◆ Compito scritto:
Quante righe dei dati contengono la stringa "Outline", distinguendo tra maiuscole e minuscole? Indica solo il numero.

◆ Estratto da un dataset:
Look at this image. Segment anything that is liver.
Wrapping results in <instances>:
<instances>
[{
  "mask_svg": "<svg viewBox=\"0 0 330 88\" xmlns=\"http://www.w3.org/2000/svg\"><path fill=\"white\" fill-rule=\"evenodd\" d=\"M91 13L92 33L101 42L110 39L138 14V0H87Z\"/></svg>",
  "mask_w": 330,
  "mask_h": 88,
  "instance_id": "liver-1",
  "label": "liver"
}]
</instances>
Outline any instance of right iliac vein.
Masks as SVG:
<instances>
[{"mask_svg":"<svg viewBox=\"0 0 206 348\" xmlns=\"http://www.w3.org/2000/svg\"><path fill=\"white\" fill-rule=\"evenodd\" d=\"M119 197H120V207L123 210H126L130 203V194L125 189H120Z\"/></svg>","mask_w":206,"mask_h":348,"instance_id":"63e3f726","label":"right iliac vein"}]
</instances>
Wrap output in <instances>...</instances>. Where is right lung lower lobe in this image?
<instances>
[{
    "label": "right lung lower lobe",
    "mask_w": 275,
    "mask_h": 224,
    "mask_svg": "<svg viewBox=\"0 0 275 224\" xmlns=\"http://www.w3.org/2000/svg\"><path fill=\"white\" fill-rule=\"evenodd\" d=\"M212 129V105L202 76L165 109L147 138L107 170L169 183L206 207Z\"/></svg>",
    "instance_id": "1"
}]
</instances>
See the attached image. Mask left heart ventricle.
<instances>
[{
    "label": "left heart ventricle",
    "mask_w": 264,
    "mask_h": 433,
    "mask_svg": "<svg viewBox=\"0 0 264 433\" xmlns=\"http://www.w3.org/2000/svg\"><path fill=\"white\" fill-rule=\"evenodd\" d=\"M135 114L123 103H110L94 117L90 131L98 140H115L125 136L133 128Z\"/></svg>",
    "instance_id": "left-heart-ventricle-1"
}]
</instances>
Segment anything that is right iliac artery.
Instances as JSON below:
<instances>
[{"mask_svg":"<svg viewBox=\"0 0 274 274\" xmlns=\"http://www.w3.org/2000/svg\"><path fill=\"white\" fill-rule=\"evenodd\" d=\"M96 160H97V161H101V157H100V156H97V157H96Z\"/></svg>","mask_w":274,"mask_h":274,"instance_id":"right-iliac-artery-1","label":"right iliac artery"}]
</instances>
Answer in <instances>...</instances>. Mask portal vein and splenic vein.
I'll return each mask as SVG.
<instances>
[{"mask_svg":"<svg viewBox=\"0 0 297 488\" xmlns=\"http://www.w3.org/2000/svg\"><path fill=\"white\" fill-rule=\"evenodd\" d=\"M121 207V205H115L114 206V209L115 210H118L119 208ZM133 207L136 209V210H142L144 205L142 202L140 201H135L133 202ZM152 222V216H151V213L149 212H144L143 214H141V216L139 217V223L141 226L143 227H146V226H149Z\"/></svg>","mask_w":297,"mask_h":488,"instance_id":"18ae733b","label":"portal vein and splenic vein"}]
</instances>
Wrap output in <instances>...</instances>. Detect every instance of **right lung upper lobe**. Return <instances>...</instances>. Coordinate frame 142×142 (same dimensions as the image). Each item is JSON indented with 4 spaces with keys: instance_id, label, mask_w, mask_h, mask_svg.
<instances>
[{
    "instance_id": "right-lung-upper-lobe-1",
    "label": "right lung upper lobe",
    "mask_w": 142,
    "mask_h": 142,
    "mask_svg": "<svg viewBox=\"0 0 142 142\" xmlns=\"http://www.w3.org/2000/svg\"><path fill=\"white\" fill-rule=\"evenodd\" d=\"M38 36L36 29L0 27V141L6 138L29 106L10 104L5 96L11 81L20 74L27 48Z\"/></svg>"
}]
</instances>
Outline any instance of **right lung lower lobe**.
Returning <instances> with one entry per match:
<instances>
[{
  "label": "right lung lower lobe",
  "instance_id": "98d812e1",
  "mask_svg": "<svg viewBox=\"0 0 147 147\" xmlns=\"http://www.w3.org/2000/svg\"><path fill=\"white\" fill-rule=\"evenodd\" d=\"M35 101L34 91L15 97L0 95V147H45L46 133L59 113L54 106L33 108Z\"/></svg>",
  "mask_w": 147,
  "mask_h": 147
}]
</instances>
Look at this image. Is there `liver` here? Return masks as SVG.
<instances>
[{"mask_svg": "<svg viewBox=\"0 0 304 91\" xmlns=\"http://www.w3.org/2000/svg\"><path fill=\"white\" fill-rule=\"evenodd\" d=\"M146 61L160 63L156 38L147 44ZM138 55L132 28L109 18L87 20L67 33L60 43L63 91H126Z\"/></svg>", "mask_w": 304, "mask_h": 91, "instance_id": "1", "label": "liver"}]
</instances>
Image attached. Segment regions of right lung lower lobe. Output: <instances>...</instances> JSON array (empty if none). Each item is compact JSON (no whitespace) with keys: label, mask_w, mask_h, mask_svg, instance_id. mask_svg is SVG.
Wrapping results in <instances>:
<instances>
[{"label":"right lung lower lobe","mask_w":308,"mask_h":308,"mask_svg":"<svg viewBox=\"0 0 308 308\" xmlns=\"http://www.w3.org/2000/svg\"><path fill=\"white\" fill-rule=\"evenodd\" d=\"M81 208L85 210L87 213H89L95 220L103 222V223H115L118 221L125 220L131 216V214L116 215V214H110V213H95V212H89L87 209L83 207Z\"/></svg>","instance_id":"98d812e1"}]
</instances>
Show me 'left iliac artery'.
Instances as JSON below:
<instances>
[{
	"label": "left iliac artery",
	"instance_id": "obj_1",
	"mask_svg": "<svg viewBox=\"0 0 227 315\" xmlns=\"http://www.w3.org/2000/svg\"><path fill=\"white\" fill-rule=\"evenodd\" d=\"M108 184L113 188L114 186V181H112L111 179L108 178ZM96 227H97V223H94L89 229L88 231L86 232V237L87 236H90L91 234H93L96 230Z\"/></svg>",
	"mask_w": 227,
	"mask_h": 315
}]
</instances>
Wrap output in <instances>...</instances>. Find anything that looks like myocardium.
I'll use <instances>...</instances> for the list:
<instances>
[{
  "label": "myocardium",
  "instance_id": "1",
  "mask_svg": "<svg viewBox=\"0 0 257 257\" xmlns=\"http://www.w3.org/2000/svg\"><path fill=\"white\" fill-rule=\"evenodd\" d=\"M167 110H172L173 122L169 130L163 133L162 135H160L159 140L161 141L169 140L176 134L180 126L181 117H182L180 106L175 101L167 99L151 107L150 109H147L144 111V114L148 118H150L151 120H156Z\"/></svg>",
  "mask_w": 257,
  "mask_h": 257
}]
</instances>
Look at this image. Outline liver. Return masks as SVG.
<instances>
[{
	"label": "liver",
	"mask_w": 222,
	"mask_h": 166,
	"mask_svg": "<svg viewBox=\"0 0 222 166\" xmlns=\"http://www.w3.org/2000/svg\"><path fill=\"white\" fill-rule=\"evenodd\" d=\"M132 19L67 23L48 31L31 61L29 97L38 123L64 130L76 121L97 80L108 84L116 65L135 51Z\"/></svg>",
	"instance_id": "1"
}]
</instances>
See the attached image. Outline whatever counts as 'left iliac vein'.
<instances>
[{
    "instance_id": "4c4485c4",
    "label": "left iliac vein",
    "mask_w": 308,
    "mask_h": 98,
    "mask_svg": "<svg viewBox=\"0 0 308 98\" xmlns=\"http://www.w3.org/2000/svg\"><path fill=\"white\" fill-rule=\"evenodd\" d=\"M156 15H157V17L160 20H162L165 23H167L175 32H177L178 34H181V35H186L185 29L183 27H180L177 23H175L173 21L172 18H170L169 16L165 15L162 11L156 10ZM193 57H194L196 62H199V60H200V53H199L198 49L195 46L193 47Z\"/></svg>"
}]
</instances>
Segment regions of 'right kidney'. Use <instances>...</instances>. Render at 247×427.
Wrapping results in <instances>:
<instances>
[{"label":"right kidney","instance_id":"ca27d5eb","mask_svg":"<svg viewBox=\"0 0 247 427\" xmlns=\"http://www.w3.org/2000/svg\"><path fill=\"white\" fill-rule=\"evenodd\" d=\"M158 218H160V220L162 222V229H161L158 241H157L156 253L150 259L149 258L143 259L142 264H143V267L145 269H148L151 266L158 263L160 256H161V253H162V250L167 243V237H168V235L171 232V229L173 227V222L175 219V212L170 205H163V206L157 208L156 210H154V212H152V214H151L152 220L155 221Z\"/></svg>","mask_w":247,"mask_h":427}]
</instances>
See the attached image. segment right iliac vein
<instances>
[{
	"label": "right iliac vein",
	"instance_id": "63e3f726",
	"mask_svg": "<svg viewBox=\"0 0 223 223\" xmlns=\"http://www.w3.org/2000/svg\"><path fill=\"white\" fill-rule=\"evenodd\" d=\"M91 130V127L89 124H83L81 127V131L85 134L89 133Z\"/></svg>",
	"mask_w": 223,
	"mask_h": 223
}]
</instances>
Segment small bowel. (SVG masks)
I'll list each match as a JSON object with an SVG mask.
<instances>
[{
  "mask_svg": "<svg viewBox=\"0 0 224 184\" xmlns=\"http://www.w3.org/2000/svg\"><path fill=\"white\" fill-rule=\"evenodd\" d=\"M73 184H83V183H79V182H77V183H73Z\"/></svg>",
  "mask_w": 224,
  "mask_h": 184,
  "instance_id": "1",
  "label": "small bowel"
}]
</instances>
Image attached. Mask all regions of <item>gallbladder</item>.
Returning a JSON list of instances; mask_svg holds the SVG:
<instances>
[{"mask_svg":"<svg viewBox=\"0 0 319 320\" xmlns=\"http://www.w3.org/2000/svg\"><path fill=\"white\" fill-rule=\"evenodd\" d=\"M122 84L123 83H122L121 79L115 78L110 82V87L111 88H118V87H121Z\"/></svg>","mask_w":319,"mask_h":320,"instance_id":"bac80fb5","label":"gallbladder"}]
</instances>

◆ Risposta al compito:
4